Steam had a decade-old security flaw that could allow someone to take over your PC

Steam logo

Sometimes, vulnerabilities can hang around for years and years without being discovered, and a remote code execution flaw found in Steam has reportedly been a gaping hole in the side of Valve’s gaming service for no less than a decade – although it has now been patched.

As Motherboard reports, Tom Court, a security expert at Context, believes that the exploit had been present in Steam for at least 10 years, and every user of the service could potentially have had this leveraged against them during that period.

However, as we mentioned, the good news is that the exploit has already been patched by Valve, and in fact this particular vulnerability was fixed back in March.

How serious was the problem? Court describes the bug as ‘simple’ and ‘straightforward to exploit’, worryingly, and the vulnerability could potentially have allowed a malicious party to execute code on the target PC running Steam, subsequently letting them take control of the machine.

So, yeah. It was pretty serious, then.

Speedy response

On the positive side for Valve, this vulnerability was made harder to exploit last July when the firm implemented a new security measure: ASLR (address space layout randomization).
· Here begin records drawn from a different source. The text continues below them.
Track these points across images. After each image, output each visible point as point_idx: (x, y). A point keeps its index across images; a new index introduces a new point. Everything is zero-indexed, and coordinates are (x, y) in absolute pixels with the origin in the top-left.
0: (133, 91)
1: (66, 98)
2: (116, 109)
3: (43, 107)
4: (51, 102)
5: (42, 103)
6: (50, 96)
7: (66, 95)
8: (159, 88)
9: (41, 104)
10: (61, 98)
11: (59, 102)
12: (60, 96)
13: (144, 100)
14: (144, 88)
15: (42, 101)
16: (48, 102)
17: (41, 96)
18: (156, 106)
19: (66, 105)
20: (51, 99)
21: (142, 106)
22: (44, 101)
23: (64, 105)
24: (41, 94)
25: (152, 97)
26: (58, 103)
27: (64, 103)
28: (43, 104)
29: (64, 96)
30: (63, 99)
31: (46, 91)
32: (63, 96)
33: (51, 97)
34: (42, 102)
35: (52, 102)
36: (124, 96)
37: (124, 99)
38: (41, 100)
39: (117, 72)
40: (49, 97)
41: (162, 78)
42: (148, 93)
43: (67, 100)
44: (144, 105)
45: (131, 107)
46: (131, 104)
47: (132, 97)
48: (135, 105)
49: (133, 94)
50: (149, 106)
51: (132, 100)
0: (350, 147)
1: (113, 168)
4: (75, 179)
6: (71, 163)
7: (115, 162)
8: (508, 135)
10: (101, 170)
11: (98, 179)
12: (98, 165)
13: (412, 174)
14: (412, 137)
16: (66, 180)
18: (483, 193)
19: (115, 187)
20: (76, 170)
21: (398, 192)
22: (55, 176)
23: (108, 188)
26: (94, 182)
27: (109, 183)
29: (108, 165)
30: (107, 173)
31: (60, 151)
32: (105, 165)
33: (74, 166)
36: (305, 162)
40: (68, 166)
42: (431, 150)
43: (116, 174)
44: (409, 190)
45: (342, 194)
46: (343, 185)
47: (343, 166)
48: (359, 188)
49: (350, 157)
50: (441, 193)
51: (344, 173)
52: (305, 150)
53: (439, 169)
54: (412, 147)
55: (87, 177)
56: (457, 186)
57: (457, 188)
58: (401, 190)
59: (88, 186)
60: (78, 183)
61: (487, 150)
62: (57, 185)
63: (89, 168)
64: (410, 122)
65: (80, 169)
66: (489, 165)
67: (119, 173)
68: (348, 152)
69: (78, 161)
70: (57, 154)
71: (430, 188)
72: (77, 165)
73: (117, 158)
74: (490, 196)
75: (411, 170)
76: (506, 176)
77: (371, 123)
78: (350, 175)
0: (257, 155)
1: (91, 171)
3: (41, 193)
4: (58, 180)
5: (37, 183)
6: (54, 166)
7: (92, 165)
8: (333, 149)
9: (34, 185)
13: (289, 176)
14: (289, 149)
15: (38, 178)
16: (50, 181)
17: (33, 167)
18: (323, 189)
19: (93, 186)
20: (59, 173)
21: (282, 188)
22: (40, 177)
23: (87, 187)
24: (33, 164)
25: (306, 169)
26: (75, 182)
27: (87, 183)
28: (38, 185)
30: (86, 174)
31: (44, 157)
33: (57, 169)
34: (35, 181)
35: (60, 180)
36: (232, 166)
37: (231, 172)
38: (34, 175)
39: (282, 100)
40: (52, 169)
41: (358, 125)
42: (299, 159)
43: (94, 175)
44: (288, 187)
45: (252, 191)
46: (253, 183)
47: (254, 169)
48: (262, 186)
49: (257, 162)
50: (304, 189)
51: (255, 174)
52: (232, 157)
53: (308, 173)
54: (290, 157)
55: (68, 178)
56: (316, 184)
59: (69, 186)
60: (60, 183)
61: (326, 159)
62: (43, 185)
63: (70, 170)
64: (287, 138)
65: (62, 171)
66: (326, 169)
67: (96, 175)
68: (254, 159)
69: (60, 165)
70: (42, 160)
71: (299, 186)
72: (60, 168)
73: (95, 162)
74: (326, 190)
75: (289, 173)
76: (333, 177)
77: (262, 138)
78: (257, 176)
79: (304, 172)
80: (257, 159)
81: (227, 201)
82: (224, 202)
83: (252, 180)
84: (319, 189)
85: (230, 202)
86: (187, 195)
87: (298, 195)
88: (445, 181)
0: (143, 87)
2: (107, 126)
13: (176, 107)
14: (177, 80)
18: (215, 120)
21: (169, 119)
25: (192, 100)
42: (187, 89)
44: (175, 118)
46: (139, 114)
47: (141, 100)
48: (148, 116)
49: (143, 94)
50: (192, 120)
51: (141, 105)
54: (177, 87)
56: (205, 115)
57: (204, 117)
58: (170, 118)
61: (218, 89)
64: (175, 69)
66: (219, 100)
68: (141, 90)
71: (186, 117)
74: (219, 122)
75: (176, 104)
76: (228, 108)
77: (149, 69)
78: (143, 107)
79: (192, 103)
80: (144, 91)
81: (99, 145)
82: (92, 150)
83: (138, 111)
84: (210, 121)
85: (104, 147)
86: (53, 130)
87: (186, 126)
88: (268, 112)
But it was still a potential hole until Court reported the problem to Valve, with the company also being quick to respond – he praised the firm for the fact that within eight hours of receiving his email, it had applied a fixed to the beta version of the Steam client.
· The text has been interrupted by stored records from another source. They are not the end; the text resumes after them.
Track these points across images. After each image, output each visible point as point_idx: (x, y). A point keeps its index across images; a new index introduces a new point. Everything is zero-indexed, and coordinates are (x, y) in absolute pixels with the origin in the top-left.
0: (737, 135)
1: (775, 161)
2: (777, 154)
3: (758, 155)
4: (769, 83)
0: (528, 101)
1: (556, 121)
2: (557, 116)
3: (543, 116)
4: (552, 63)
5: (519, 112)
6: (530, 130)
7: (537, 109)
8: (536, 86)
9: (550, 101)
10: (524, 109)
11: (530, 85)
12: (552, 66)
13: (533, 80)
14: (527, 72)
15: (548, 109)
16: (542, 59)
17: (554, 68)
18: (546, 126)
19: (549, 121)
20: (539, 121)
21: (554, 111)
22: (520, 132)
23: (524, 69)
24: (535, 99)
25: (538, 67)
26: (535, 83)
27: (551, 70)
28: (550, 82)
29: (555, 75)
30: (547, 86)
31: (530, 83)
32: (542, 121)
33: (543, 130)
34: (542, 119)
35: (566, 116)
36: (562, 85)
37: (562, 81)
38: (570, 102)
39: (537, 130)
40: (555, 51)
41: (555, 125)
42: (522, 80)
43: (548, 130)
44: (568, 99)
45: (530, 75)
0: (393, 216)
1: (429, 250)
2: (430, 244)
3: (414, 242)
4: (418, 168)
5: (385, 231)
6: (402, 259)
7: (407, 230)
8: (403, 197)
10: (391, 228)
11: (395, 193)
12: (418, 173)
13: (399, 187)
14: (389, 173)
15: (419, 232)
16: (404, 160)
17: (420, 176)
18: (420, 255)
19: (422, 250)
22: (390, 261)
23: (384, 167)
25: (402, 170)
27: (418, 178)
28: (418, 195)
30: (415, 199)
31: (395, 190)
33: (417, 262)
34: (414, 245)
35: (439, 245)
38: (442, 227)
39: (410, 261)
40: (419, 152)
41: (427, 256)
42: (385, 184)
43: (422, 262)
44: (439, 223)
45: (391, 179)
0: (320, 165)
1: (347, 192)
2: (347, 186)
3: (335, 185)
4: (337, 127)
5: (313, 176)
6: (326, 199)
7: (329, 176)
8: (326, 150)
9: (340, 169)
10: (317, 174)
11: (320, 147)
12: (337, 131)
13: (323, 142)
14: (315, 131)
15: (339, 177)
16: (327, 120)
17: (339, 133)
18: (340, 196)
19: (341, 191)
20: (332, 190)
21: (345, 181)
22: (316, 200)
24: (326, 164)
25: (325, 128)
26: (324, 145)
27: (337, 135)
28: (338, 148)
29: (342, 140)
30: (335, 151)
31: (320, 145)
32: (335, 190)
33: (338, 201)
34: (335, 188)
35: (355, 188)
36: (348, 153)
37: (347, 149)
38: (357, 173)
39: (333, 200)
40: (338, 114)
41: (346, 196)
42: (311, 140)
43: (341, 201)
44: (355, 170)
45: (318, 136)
Court concludes that the code in which the vulnerability resided was likely very old, and the developers probably hadn’t been anywhere near it in a long time as a result.

The lesson? Software developers should take the time to review old chunks of code in the light of contemporary security standards, probing for issues such as this which may have been hanging around for ages.

Generally speaking, there are probably a host of these sort of flaws scattered about the world of PC software, when you consider the sheer amount of apps and services out there. The worry is that if developers or a friendly white hat security researcher don’t find them first, they could be actively exploited against an entire user base.